IN31A-1755
Provenance-Powered Automatic Workflow Generation and Composition
Abstract:
In recent years, scientists have learned how to codify tools into reusable software modules that can be chained into multi-step executable workflows. Existing scientific workflow tools, created by computer scientists, require domain scientists to meticulously design their multi-step experiments before analyzing data. However, this is oftentimes contradictory to a domain scientist’s daily routine of conducting research and exploration. We hope to resolve this dispute. Imagine this: An Earth scientist starts her day applying NASA Jet Propulsion Laboratory (JPL) published climate data processing algorithms over ARGO deep ocean temperature and AMSRE sea surface temperature datasets. Throughout the day, she tunes the algorithm parameters to study various aspects of the data. Suddenly, she notices some interesting results. She then turns to a computer scientist and asks, “can you reproduce my results?” By tracking and reverse engineering her activities, the computer scientist creates a workflow. The Earth scientist can now rerun the workflow to validate her findings, modify the workflow to discover further variations, or publish the workflow to share the knowledge. In this way, we aim to revolutionize computer-supported Earth science.We have developed a prototyping system to realize the aforementioned vision, in the context of service-oriented science.

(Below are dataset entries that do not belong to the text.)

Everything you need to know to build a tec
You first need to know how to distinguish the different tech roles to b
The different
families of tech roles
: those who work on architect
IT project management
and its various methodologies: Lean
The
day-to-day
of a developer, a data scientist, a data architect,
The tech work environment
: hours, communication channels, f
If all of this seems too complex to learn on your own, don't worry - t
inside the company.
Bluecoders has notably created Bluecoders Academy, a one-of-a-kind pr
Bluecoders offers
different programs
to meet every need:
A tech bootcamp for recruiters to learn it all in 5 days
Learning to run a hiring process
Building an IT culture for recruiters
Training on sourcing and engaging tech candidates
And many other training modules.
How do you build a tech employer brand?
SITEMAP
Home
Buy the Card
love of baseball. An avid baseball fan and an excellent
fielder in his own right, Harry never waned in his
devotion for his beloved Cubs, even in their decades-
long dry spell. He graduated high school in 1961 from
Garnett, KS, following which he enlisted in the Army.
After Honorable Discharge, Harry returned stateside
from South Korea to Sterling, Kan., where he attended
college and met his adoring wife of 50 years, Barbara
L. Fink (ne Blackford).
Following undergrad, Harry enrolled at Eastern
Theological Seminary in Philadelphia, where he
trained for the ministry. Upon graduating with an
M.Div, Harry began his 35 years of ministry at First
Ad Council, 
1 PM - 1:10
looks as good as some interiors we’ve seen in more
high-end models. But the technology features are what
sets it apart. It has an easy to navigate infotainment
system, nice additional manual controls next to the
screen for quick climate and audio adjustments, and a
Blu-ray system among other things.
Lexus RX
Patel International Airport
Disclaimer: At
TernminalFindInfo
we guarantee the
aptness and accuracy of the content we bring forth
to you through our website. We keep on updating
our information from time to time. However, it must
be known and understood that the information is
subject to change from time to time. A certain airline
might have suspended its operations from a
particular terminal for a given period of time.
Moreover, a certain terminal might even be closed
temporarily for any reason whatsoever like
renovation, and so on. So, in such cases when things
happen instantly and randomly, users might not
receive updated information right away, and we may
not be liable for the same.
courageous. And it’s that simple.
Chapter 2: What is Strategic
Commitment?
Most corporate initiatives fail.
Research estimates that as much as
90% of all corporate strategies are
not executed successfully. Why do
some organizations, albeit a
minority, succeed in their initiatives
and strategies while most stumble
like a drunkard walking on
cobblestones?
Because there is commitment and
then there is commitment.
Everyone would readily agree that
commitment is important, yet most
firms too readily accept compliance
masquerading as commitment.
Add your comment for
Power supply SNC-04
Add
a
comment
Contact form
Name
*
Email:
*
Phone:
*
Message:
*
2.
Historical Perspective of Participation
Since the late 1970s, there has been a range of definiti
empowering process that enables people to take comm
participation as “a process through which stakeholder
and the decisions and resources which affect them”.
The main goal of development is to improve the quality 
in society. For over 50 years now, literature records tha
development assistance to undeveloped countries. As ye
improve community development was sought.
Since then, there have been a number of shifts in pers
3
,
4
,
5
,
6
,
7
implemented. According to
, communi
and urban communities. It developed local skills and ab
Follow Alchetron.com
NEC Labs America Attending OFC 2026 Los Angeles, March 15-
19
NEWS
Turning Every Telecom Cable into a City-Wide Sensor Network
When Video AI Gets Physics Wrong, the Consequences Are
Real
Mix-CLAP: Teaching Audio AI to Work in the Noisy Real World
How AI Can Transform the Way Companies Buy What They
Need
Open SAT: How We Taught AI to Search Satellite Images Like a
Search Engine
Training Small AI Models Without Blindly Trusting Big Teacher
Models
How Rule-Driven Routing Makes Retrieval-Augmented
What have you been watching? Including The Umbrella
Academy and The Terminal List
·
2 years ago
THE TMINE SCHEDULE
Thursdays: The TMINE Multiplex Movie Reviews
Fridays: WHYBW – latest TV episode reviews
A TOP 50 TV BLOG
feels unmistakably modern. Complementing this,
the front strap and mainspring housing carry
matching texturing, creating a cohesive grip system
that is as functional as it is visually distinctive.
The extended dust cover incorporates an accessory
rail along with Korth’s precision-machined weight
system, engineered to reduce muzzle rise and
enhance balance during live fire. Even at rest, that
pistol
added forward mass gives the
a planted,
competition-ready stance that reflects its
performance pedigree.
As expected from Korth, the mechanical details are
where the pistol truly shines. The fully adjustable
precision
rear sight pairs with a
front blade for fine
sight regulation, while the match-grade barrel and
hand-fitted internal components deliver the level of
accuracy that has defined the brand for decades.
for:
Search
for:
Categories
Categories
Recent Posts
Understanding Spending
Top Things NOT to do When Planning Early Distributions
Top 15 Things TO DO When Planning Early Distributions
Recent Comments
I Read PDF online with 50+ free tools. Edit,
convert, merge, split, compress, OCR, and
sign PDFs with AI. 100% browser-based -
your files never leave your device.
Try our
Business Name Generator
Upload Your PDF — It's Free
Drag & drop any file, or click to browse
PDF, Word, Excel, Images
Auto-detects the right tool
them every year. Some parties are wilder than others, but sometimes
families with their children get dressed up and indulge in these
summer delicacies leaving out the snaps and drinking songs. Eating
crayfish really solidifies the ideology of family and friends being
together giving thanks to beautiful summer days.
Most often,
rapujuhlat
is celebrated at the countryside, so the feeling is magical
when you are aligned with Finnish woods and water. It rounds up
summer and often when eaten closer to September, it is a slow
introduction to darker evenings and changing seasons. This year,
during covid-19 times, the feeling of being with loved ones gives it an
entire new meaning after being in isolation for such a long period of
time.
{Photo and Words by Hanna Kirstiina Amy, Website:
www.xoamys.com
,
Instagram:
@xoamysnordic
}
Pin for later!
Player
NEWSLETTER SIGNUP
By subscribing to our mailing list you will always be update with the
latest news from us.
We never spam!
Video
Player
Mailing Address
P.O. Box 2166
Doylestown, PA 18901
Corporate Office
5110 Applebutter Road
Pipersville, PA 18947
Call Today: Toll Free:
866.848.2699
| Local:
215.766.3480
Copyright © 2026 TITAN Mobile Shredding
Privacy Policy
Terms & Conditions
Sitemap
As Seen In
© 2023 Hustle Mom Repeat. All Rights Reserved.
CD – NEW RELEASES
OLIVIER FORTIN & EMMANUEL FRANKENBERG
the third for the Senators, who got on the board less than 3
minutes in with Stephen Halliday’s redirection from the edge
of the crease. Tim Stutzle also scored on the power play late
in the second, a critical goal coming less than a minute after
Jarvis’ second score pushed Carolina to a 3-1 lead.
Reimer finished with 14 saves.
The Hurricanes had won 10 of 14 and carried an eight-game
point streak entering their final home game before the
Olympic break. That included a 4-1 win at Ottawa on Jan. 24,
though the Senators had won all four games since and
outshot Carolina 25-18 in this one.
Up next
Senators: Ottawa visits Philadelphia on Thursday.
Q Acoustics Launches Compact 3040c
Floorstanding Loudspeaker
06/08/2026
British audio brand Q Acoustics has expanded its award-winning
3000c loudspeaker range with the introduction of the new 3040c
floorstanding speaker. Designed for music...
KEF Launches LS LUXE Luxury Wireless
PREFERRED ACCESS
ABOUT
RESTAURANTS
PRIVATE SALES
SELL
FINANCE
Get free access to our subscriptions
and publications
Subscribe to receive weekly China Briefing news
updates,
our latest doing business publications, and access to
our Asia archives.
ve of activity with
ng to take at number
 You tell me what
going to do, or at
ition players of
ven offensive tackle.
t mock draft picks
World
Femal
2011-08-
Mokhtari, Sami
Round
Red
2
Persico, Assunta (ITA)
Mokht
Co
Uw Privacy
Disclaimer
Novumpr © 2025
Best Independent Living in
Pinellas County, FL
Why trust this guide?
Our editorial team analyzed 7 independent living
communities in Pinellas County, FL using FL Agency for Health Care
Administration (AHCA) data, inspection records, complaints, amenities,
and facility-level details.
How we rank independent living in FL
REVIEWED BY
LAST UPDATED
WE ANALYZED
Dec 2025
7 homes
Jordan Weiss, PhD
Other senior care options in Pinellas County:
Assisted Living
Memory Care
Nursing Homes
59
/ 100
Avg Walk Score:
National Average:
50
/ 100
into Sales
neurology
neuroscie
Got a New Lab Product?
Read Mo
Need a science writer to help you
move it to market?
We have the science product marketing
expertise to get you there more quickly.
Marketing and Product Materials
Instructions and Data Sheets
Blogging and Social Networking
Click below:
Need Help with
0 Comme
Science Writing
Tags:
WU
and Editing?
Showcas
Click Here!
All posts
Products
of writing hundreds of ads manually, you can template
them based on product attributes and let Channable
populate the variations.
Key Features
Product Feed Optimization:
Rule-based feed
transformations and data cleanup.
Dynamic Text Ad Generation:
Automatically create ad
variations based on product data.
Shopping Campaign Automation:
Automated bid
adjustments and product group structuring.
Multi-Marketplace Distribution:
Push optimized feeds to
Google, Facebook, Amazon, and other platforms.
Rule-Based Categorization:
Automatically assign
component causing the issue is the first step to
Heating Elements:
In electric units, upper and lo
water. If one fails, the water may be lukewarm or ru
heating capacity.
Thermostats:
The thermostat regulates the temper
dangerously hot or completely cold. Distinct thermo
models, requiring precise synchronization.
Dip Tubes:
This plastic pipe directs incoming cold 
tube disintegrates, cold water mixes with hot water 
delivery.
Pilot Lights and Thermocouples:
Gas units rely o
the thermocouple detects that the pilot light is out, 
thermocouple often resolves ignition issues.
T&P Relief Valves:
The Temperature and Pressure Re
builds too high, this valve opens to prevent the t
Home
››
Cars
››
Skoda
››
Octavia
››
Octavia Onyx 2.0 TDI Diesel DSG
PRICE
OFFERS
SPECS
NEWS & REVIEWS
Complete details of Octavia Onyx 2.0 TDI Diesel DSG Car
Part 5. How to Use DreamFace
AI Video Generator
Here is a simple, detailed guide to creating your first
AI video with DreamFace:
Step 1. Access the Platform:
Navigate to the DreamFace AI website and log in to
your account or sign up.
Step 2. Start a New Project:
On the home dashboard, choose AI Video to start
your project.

We have studied how Earth scientists conduct service-oriented data analytics research in their daily work, developed a provenance model to record their activities, and developed a technology to automatically generate workflow starting from user behavior and adaptability and reuse of these workflows for replicating/improving scientific studies. A data-centric repository infrastructure is established to catch richer provenance to further facilitate collaboration in the science community. We have also established a Petri nets-based verification instrument for provenance-based automatic workflow generation and recommendation.